Story #11672
closedAdd "band" functionality to fjt tool
0%
Description
Extend the fjt tool to output "band format".
We've settled on a kind of "intermediate" format for describing tiled genomes, which is this "band format". This is 2 or 4 vectors of numbers representing. The first pair of vectors represents the tile variant ID, with negative numbers indicating a non-trivial tile. The second pair of vectors represents the "low quality" information, with each position consisting of an array with an even number of entries in each, even entries indicating start position from the start of a tile and odd entries indicating the length of the no call.
The variant tile values can be summarized as:
>=0
: Tile variant with the appropriate value (0 being the "default" or canonical tile)-1
: Indicates a non-anchor spanning tile
For example, here is a band representation of path 0x35e:
[ 79 8 0 0 0 0 0 -1 0 0 0 389 0 0 0 0 0 1 0 0 0 0 0 0 0 0 0 1 0 0 -1 34 -1 185 1] [ 79 2 0 0 0 0 0 -1 0 0 0 390 0 0 0 0 0 1 0 0 0 0 0 0 26 0 0 1 0 0 -1 34 -1 185 1] [[ ][ ][ ][ ][ ][ ][ 903 1 ][ ][ 16 1 ][ ][ ][ ][ ][ ][ ][ ][ ][ ][ ][ ][ ][ 96 1 ][ ][ ][ ][ ][ ][ ][ ][ ][ ][ ][ ][ ][ 291 2 ]] [[ ][ ][ ][ ][ ][ ][ 903 1 ][ ][ 16 1 ][ ][ ][ ][ ][ ][ ][ ][ ][ ][ ][ ][ ][ 96 1 ][ ][ ][ ][ ][ ][ ][ ][ ][ ][ ][ ][ ][ 291 2 ]]

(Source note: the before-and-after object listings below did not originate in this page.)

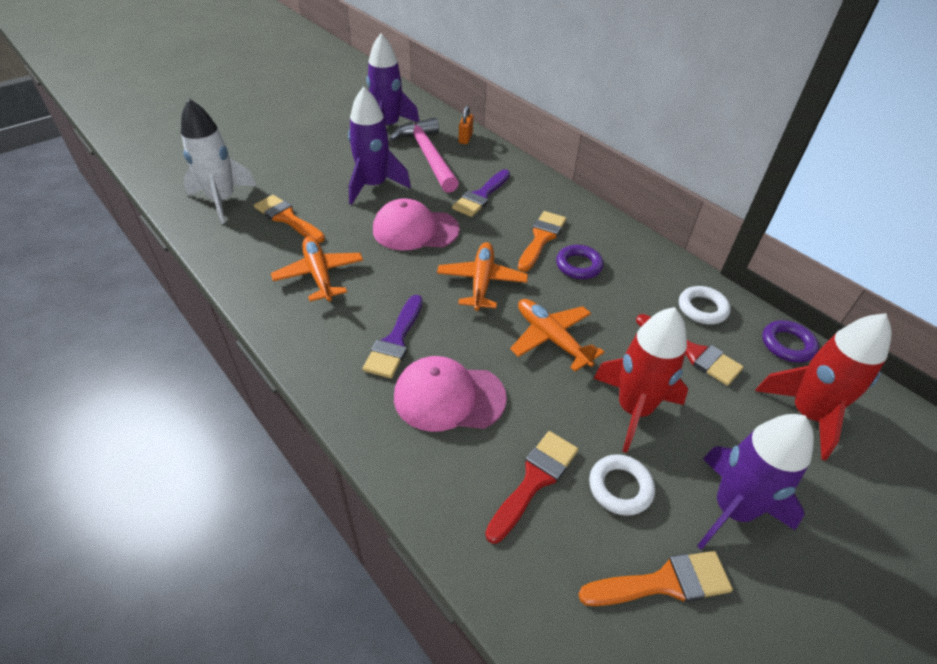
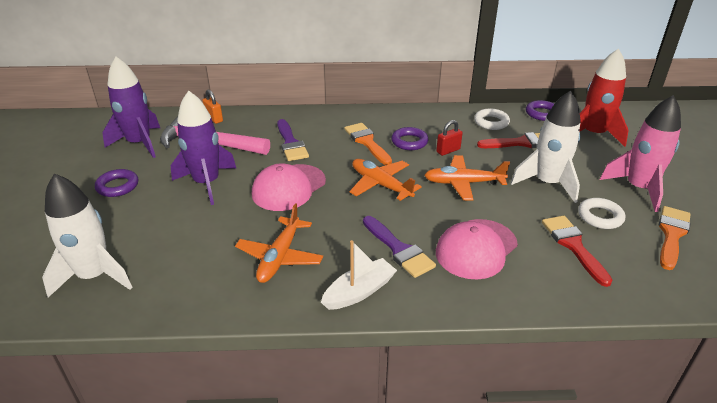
camera: 50 degrees left, 10 degrees down
orange brush [254,195,325,243] -> none
orange plane [271,237,363,302] -> orange plane turned 90 degrees counterclockwise [235,203,323,283]
red rocket [593,307,688,453] -> white rocket [510,90,581,203]
purple rocket [697,414,814,550] -> pink rocket [600,95,681,212]
none -> purple ring [95,169,138,197]
none -> white boat [321,240,397,310]
none -> red padlock [436,120,463,156]

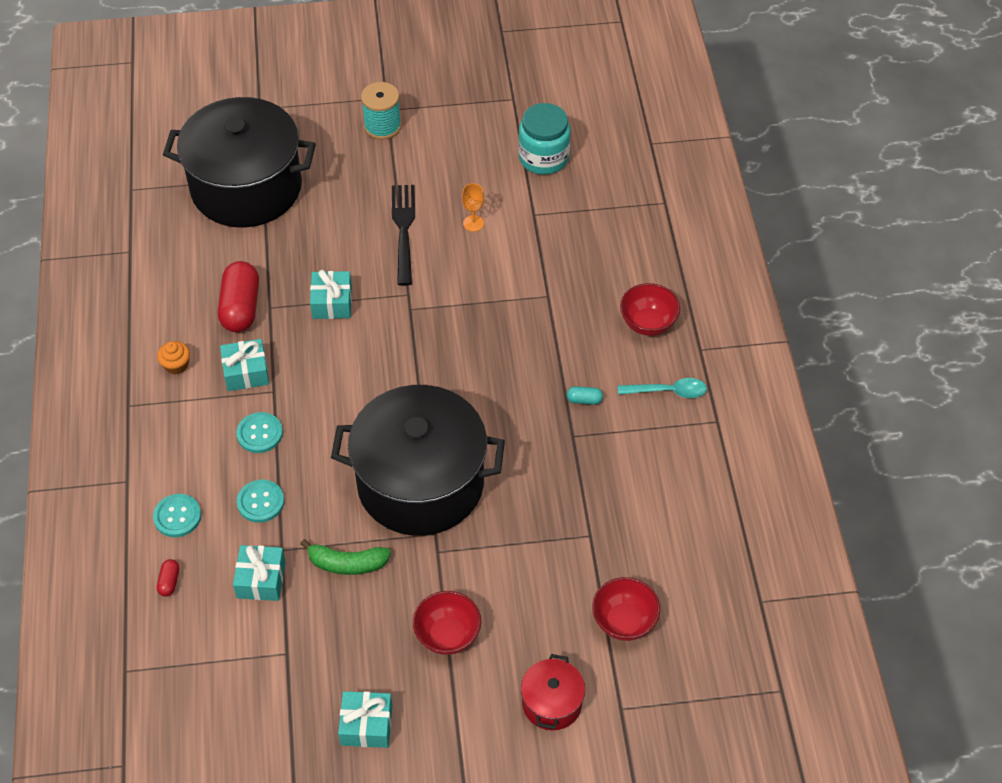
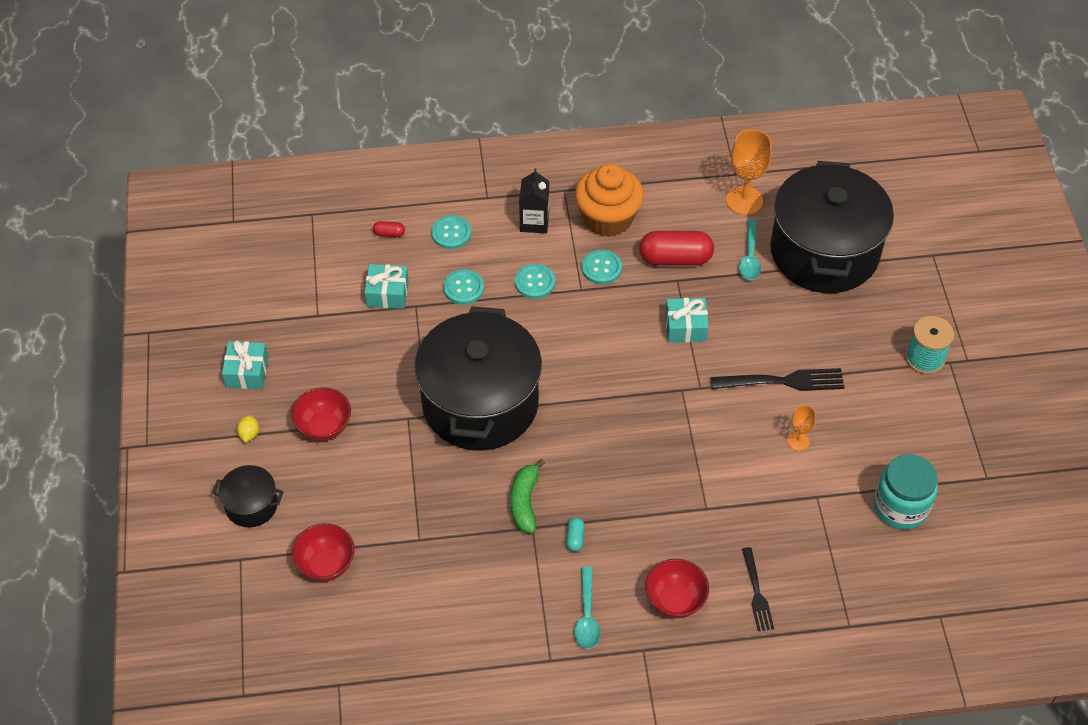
camera: 90 degrees right, 0 degrees up
orange cupcake [157,341,190,375] -> orange cupcake [575,164,644,237], size x2.35
turquoise gift [220,339,269,391] -> turquoise button [582,250,622,284]
green banana [300,539,391,575] -> green banana moved to [511,459,545,533]
red pot [521,654,585,730] -> black pot [212,465,283,527]
none -> yellow lemon [237,415,259,442]
none -> black carton [519,168,549,233]
none -> orange goblet [726,129,772,215]
none -> turquoise spoon [739,220,761,280]
none -> black fork [742,547,774,631]

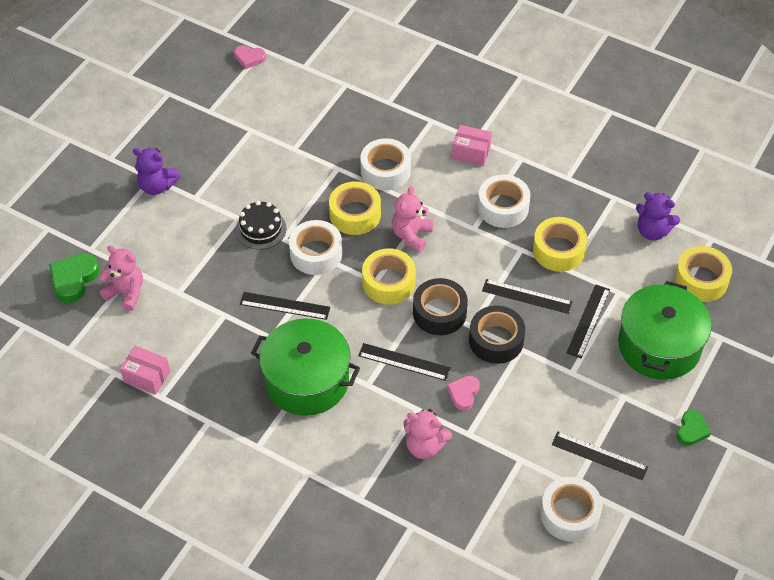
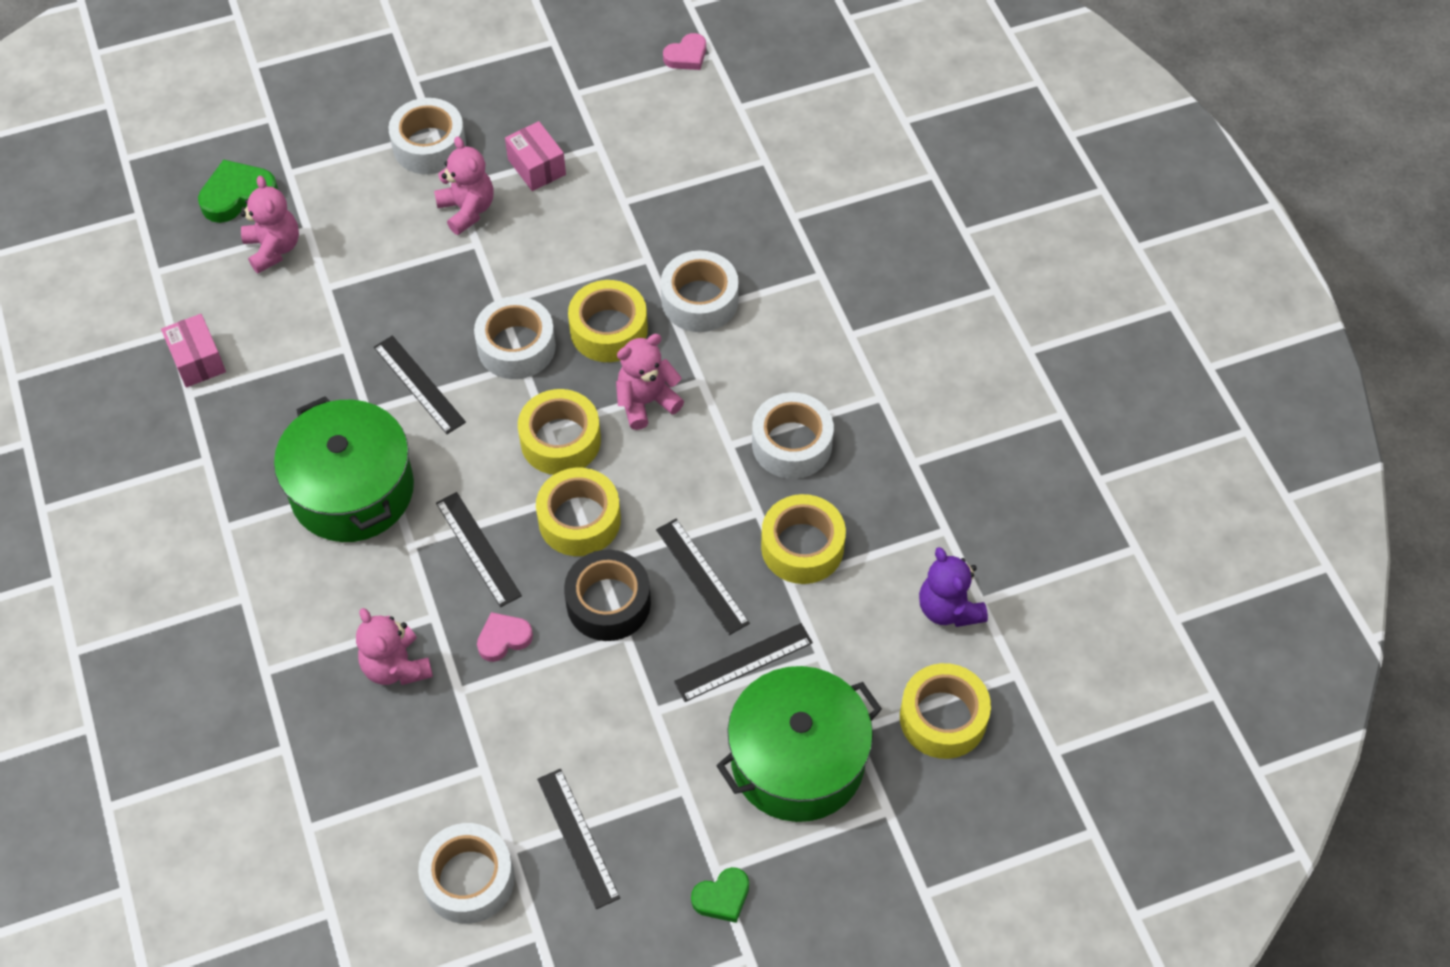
camera: 40 degrees right, 5 degrees up
purple teddy bear [133,148,180,195] -> white tape [388,98,466,174]
pink heart [234,45,266,69] -> pink heart turned 90 degrees counterclockwise [663,33,706,70]
black cake [236,201,286,250] -> none
black tape [413,278,468,335] -> yellow tape [536,468,621,556]
pink box [452,125,492,166] -> pink box moved to [505,121,566,191]
none -> pink teddy bear [434,136,493,235]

With this format, we can easily create a CGFv3 file.
This suggests a basic workflow:
- Convert from source format to FastJ
- Collect, deduplicate and "impute" all tiles to create the tile library
- Use the source FastJ and tile library to create a band format
- Use the band format to create the CGFv3
The cgft can create CGFv3 from band data. The fjt tool should take care of the third step, converting from FastJ and tile library (SGLF) to band format.
As a general rule, splitting by tile path seems to be a good compromise between functionality, memory footprint and speed. With this, an example usage of fjt
could be:
fjt -L 035e.sglf -i 035e.fj -B -p 862
Which should output the above band format.
Updated by Abram Connelly over 7 years ago
- Status changed from New to In Progress
- Assigned To set to Abram Connelly
Making sure that the conversions to the new CGFv3 format don't introduce errors, it'd be nice to double check the FastJ against the CGF created. To facilitate this, it'd be nice to be able to convert directly from FastJ to band format instead.
Since other CGF conversion tickets depend on this, I'm prioritizing FastJ to band format conversion by updating the fjt
tool.
Updated by Abram Connelly over 7 years ago
- Status changed from In Progress to Closed
In addition, some simple tests along with a test script has been added to fjt. Tests are minimal for now and only test a small tile path (0x035e) and for only one allele. Future tests should test a bigger tile path along with both alleles.